Artificial intelligence programmes used widely in climate science build an actual understanding of the climate system, meaning we can trust machine learning and further its applications in climate science, according to a new study.
New research published in the journal Chaos by Manuel Santos Gutiérrez and Valerio Lucarini, University of Reading, UK, Mickäel Chekroun, the Weizmann Institute, Israel and Michael Ghil, Ecole Normale Supérieure, Paris, France, showed using computer simulations that a machine learning programme called Empirical Model Reduction (EMR) in fact knows what it is doing.

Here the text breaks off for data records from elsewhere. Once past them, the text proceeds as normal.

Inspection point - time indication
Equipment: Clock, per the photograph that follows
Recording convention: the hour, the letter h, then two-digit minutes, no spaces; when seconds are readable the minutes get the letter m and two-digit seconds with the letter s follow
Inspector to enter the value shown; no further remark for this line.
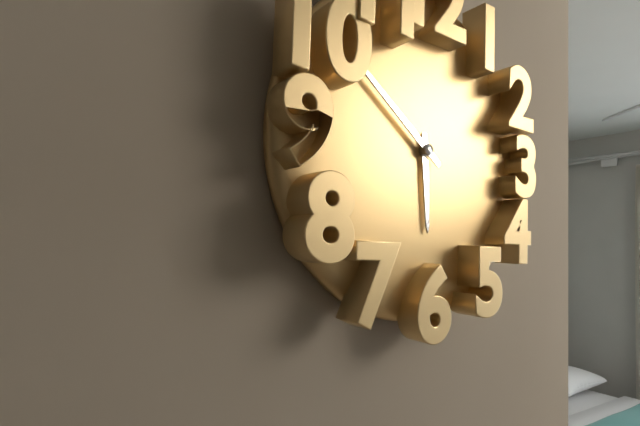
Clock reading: 5h51
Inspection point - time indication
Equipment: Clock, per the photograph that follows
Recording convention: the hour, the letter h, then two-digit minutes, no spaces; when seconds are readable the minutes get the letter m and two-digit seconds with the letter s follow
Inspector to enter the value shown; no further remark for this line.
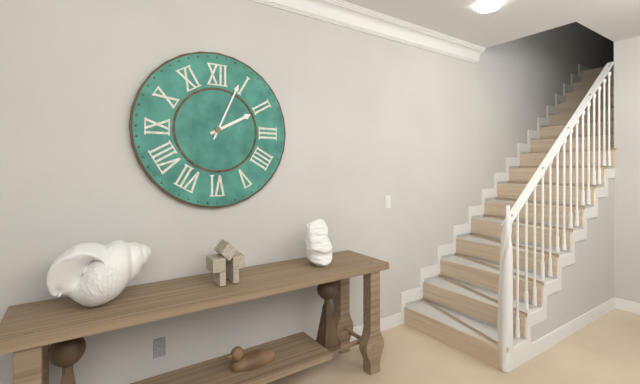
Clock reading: 2h04
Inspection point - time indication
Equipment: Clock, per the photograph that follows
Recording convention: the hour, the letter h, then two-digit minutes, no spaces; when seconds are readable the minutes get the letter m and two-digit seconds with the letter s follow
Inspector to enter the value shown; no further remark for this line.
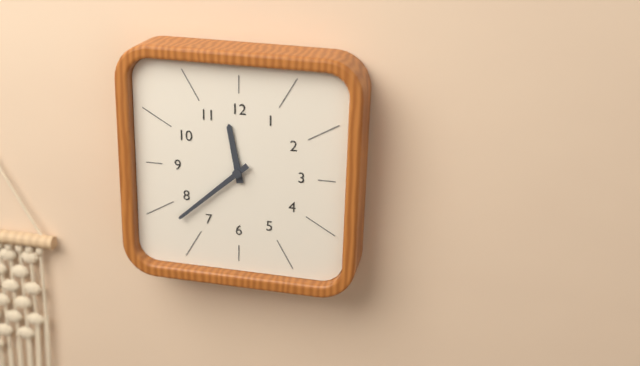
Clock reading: 11h38
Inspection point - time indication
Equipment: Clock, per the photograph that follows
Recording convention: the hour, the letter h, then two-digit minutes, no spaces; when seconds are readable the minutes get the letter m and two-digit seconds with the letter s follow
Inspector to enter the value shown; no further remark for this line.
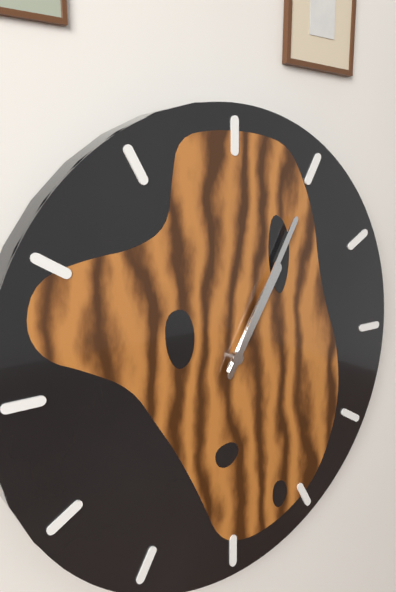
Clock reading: 1h05
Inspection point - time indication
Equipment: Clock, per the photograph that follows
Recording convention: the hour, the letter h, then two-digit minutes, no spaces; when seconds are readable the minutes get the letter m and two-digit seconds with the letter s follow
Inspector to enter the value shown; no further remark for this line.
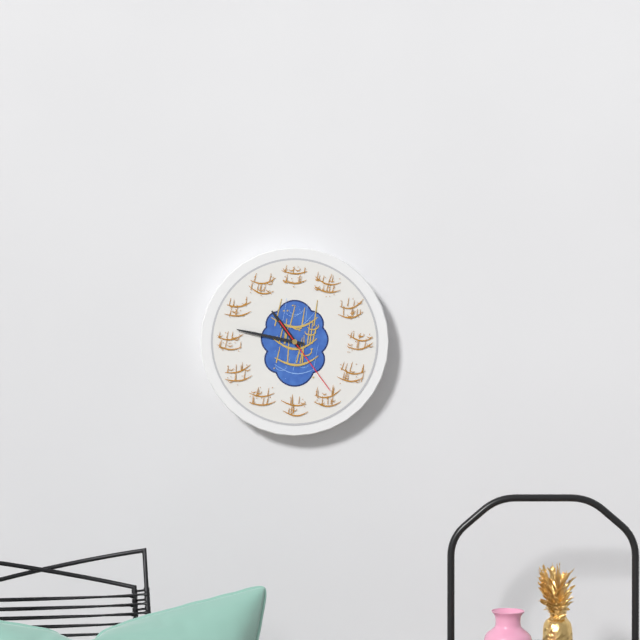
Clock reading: 10h47m24s
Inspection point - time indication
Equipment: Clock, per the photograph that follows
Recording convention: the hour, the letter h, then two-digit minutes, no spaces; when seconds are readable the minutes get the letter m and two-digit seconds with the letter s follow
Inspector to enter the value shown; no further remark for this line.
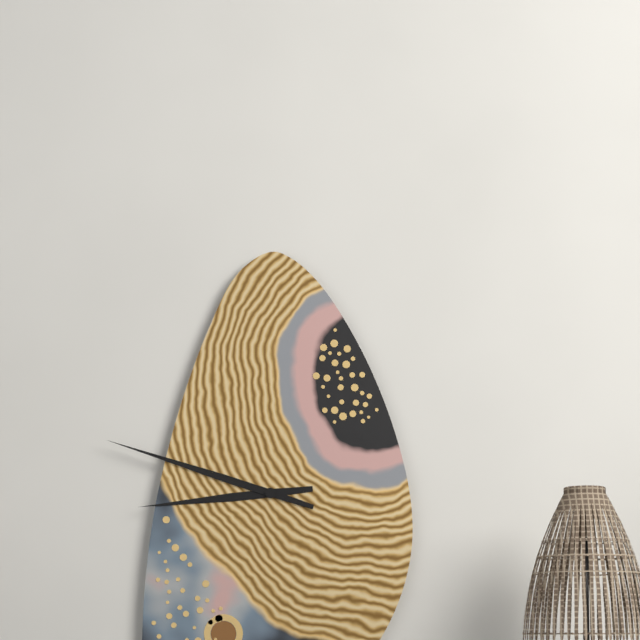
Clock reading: 8h48
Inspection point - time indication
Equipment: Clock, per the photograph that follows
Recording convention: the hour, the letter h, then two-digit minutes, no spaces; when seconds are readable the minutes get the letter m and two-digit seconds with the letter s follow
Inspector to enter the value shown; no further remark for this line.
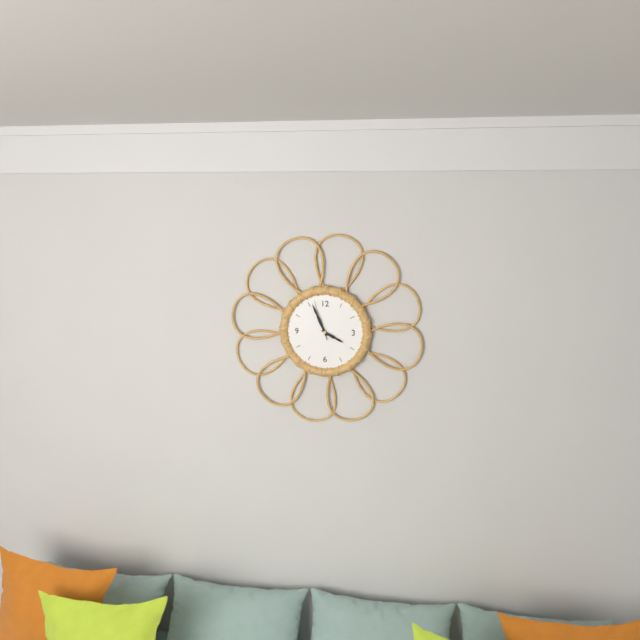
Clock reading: 3h56
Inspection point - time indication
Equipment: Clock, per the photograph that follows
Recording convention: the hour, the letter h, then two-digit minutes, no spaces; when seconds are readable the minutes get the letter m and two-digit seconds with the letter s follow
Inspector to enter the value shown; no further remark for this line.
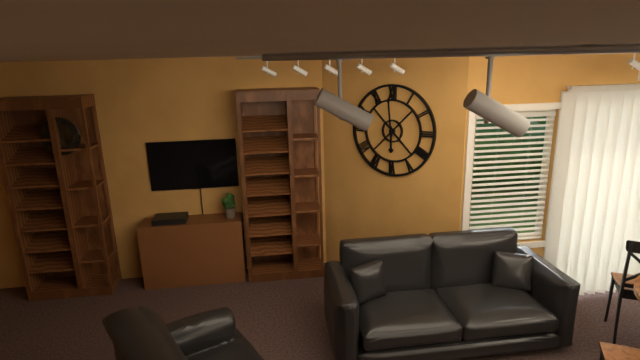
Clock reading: 5h59
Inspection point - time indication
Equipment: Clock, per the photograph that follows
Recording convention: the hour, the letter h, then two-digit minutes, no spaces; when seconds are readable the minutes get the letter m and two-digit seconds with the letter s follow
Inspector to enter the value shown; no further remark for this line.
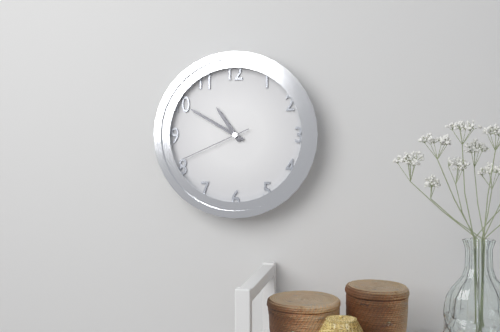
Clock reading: 10h50m41s
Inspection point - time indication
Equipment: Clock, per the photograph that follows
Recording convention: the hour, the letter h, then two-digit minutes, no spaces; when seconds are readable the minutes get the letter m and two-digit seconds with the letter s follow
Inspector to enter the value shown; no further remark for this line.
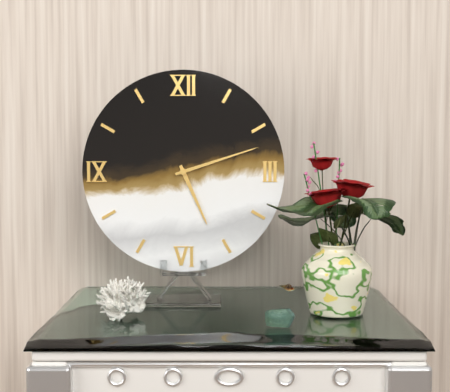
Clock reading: 5h12
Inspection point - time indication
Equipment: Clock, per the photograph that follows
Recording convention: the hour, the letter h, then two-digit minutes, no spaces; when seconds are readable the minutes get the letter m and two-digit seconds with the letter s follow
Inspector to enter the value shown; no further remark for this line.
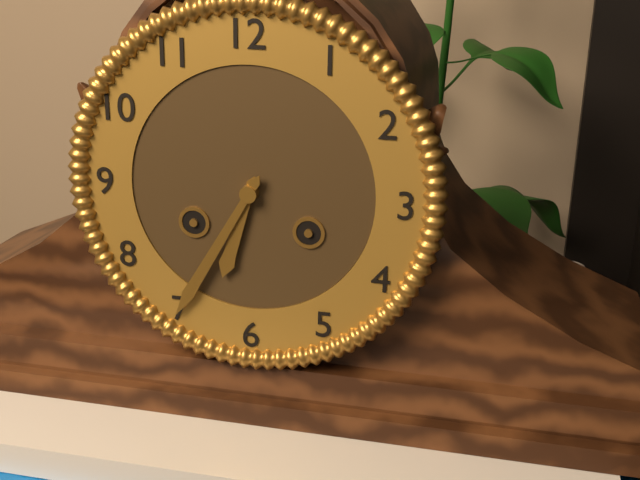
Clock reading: 6h35
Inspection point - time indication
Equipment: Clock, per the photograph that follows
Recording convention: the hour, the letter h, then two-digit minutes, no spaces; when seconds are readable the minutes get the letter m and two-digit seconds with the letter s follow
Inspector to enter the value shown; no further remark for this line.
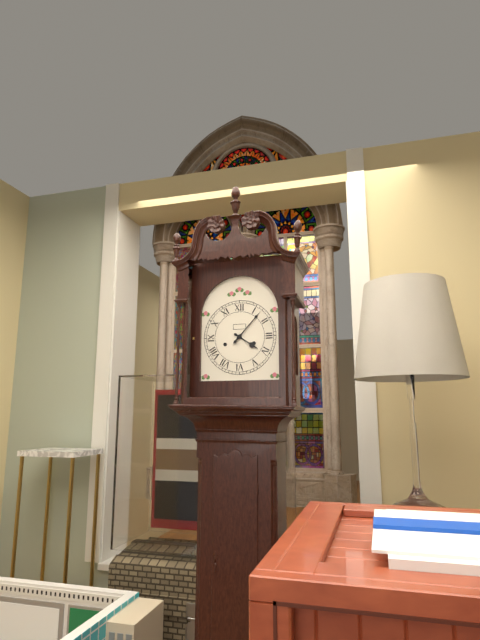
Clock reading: 4h07
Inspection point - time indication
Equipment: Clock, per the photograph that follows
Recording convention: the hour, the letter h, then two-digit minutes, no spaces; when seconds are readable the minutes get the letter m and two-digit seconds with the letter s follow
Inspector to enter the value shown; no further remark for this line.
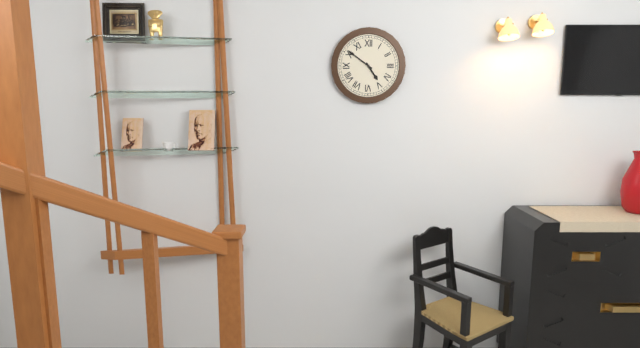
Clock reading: 4h51
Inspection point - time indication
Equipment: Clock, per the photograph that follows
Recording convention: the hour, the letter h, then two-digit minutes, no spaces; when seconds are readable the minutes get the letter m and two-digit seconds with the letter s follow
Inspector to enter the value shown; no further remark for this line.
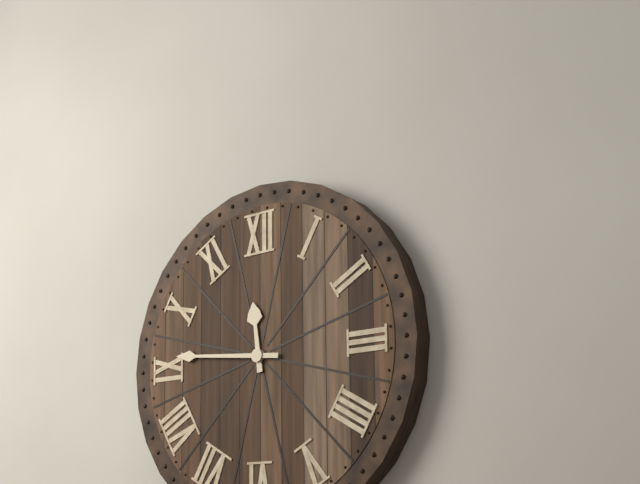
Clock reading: 11h46
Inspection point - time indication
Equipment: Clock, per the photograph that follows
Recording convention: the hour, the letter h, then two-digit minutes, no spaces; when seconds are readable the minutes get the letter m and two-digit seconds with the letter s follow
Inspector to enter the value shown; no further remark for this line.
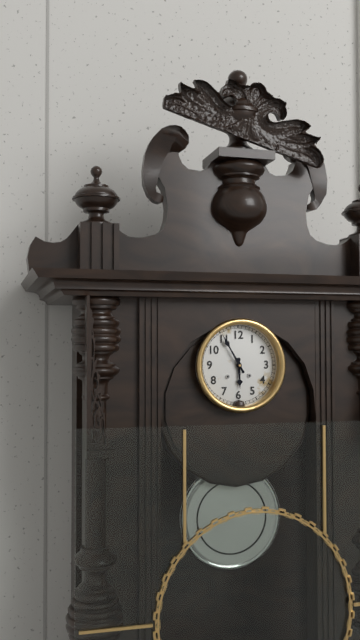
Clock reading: 5h55
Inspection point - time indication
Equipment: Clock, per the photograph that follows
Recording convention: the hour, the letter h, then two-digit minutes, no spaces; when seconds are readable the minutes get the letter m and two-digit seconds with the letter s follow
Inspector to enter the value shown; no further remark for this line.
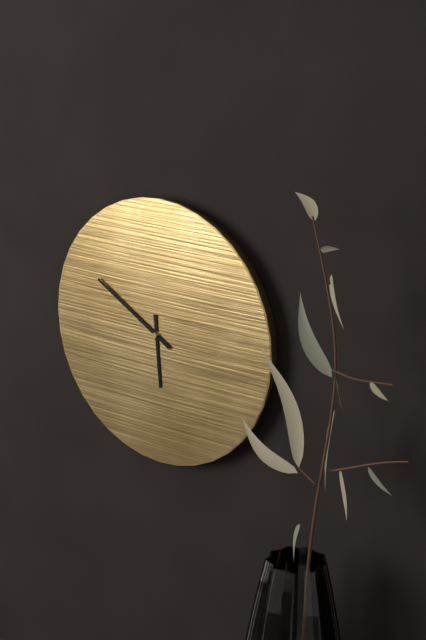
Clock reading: 5h50
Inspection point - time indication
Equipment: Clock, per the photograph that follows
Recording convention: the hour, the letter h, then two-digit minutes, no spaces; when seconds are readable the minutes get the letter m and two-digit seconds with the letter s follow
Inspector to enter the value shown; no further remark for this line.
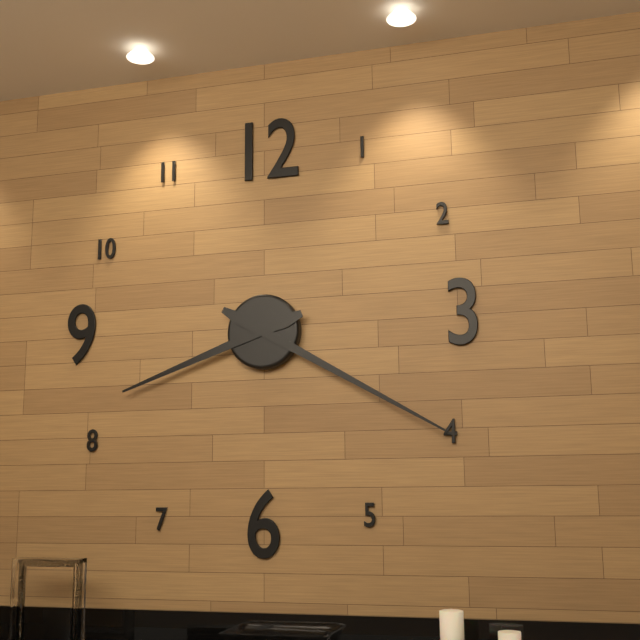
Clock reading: 8h20
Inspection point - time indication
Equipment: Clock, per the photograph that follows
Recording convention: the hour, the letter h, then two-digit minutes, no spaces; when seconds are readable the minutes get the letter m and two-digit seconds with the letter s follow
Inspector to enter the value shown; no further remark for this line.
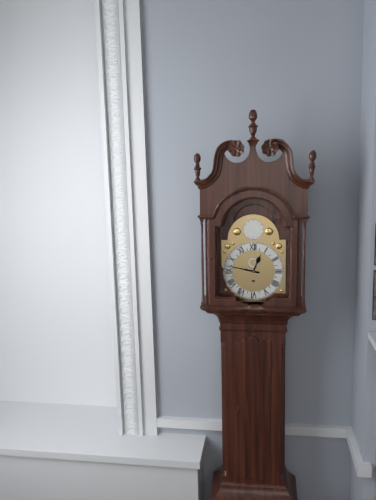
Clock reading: 12h47
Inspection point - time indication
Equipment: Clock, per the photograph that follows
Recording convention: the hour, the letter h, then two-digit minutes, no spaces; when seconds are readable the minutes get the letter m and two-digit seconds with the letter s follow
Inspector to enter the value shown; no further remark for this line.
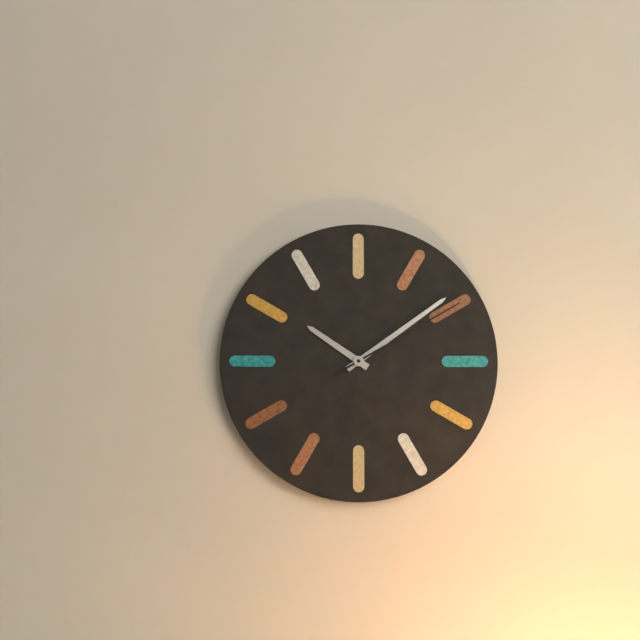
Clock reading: 10h09m10s
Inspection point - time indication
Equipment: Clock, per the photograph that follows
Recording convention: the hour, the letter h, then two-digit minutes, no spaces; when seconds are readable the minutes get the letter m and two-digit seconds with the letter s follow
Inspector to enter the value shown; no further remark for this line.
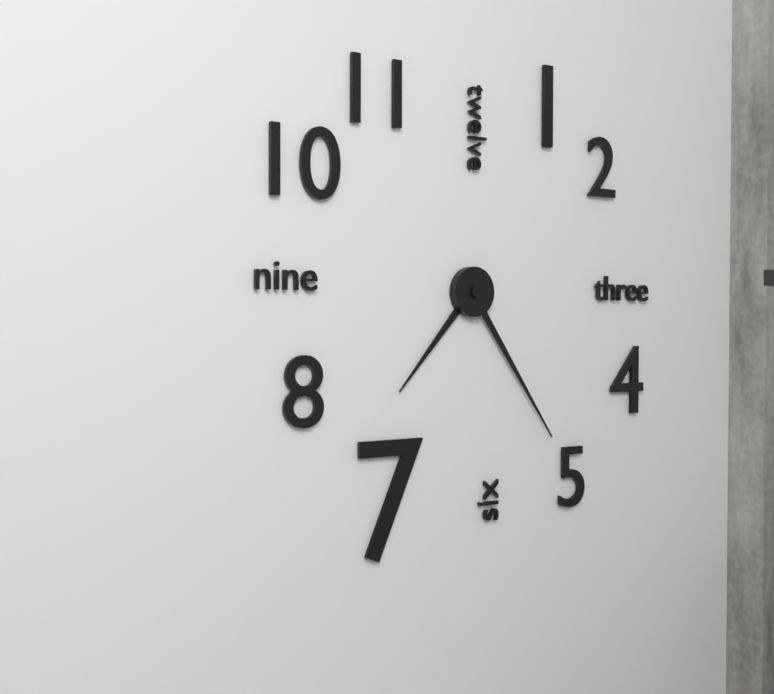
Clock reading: 7h24
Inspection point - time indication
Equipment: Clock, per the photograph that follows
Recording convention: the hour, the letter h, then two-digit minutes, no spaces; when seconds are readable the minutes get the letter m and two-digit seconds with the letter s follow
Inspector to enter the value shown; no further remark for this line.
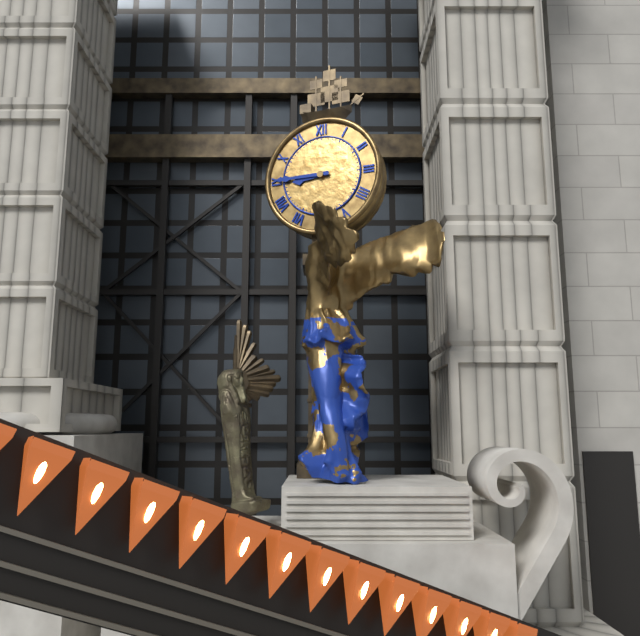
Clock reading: 8h45
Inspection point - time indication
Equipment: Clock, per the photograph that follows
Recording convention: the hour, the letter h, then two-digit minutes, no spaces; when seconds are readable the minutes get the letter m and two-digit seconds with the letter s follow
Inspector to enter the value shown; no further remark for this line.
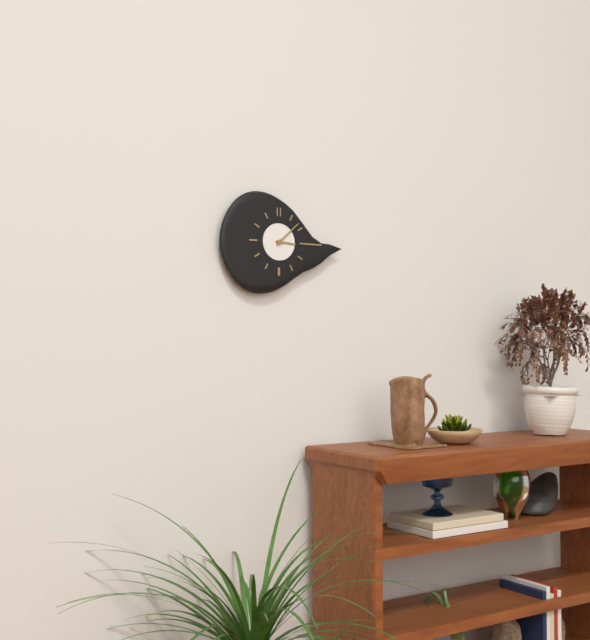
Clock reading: 3h08
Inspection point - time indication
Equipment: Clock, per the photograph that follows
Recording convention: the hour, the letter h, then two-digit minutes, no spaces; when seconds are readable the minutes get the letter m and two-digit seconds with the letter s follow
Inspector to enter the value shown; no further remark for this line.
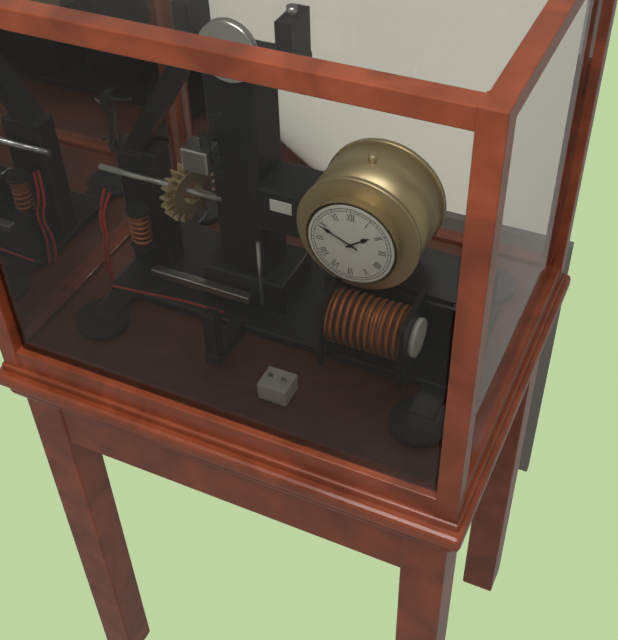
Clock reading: 1h49
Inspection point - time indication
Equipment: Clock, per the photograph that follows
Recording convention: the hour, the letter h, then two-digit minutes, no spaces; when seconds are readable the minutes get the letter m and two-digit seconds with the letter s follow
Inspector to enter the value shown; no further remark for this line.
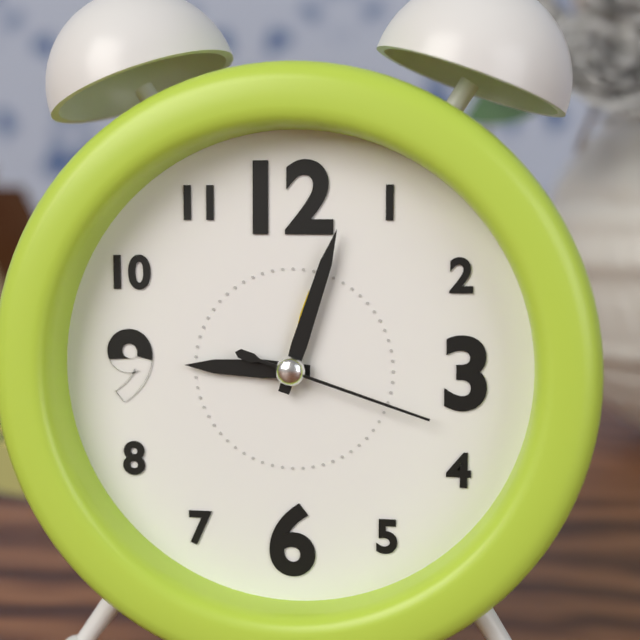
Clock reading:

To read the full press release visit https://www.reading.ac.uk/news-and-events/releases/PR856906.aspx
Full reference
M. Santos Gutiérrez, V. Lucarini, M. D. Chekroun, and M. Ghil , “Reduced-order models for coupled dynamical systems: Data-driven methods and the Koopman operator”, Chaos: An Interdisciplinary Journal of Nonlinear Science 31, 053116 (2021) https://doi.org/10.1063/5.0039496
Abstract
Providing efficient and accurate parameterizations for model reduction is a key goal in many areas of science and technology. Here, we present a strong link between data-driven and theoretical approaches to achieving this goal. Formal perturbation expansions of the Koopman operator allow us to derive general stochastic parameterizations of weakly coupled dynamical systems. Such parameterizations yield a set of stochastic integrodifferential equations with explicit noise and memory kernel formulas to describe the effects of unresolved variables. We show that the perturbation expansions involved need not be truncated when the coupling is additive. The unwieldy integrodifferential equations can be recast as a simpler multilevel Markovian model, and we establish an intuitive connection with a generalized Langevin equation. This connection helps setting up a parallelism between the top-down, equation-based methodology herein and the well-established empirical model reduction (EMR) methodology that has been shown to provide efficient dynamical closures to partially observed systems. Hence, our findings, on the one hand, support the physical basis and robustness of the EMR methodology and, on the other hand, illustrate the practical relevance of the perturbative expansion used for deriving the parameterizations.
Parameterizations aim to reduce the complexity of high-dimensional dynamical systems. Here, a theory-based and a data-driven approach for the parameterization of coupled systems are compared, showing that both yield the same stochastic multilevel structure. The results provide very strong support to the use of empirical methods in model reduction and clarify the practical relevance of the proposed theoretical framework.